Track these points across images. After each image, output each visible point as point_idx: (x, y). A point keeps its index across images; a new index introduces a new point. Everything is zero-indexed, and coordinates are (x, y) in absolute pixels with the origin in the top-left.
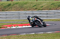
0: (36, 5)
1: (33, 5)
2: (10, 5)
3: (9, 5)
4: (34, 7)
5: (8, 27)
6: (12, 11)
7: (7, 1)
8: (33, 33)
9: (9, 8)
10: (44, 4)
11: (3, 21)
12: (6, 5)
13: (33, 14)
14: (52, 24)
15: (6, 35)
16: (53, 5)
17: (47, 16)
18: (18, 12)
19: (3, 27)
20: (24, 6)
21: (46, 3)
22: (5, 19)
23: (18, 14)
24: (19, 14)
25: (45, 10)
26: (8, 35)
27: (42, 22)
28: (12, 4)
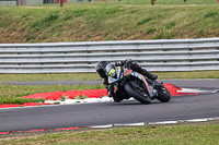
0: (148, 20)
1: (140, 20)
2: (56, 18)
3: (53, 18)
4: (141, 28)
5: (47, 99)
6: (63, 41)
7: (44, 2)
8: (139, 122)
9: (50, 29)
10: (178, 16)
11: (30, 77)
12: (39, 19)
13: (139, 50)
14: (210, 89)
15: (39, 129)
16: (211, 19)
17: (191, 61)
18: (85, 43)
19: (28, 99)
20: (106, 22)
21: (185, 13)
22: (38, 71)
23: (84, 52)
24: (89, 52)
25: (182, 36)
26: (47, 129)
27: (150, 84)
28: (62, 15)
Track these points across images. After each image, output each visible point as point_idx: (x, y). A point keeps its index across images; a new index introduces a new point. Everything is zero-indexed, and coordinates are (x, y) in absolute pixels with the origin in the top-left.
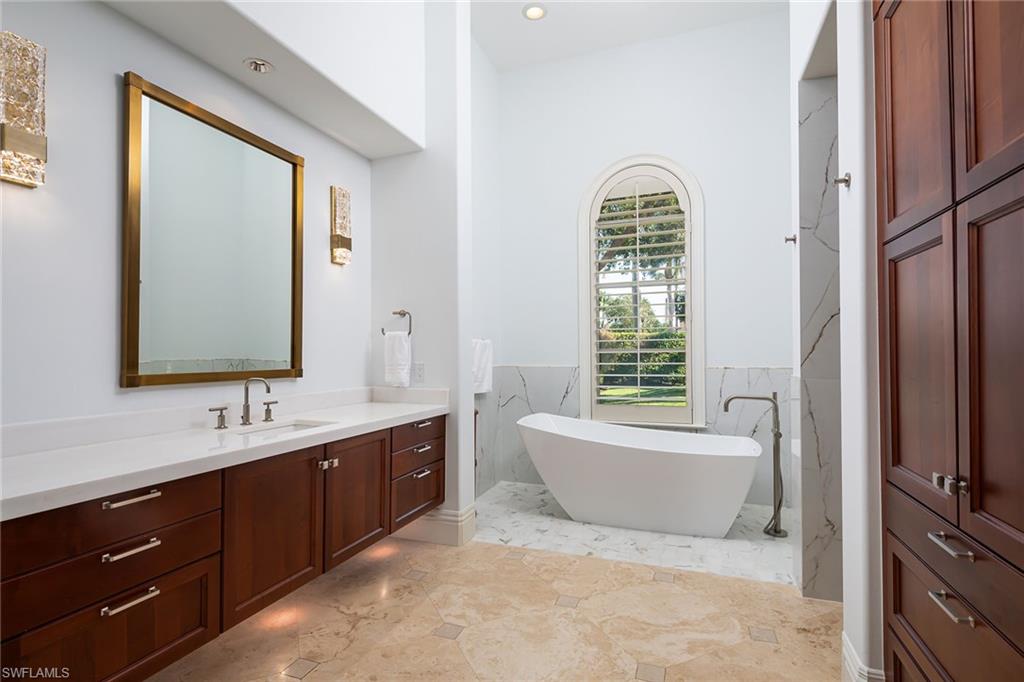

################

Transcribe the records above exactly, omitting every picture they contain.

WRITTEN SOLUTION »
Track these points across images. After each image, output each visible point as point_idx: (x, y). A point keeps its index across images; a new index introduces a new point. Everything is zero-indexed, and coordinates are (x, y) in absolute pixels with the origin in the top-left.
0: (36, 5)
1: (33, 5)
2: (10, 5)
3: (9, 5)
4: (34, 7)
5: (8, 27)
6: (12, 11)
7: (7, 1)
8: (33, 33)
9: (9, 8)
10: (44, 4)
11: (3, 21)
12: (6, 5)
13: (33, 14)
14: (52, 24)
15: (6, 35)
16: (53, 5)
17: (47, 16)
18: (18, 12)
19: (3, 27)
20: (24, 6)
21: (46, 3)
22: (5, 19)
23: (18, 14)
24: (19, 14)
25: (45, 10)
26: (8, 35)
27: (42, 22)
28: (12, 4)
0: (148, 20)
1: (140, 20)
2: (56, 18)
3: (53, 18)
4: (141, 28)
5: (47, 99)
6: (63, 41)
7: (44, 2)
8: (139, 122)
9: (50, 29)
10: (178, 16)
11: (30, 77)
12: (39, 19)
13: (139, 50)
14: (210, 89)
15: (39, 129)
16: (211, 19)
17: (191, 61)
18: (85, 43)
19: (28, 99)
20: (106, 22)
21: (185, 13)
22: (38, 71)
23: (84, 52)
24: (89, 52)
25: (182, 36)
26: (47, 129)
27: (150, 84)
28: (62, 15)
Track these points across images. After each image, output each visible point as point_idx: (x, y). A point keeps its index across images; a new index introduces a new point. Everything is zero-indexed, and coordinates are (x, y) in absolute pixels with the origin in the top-left.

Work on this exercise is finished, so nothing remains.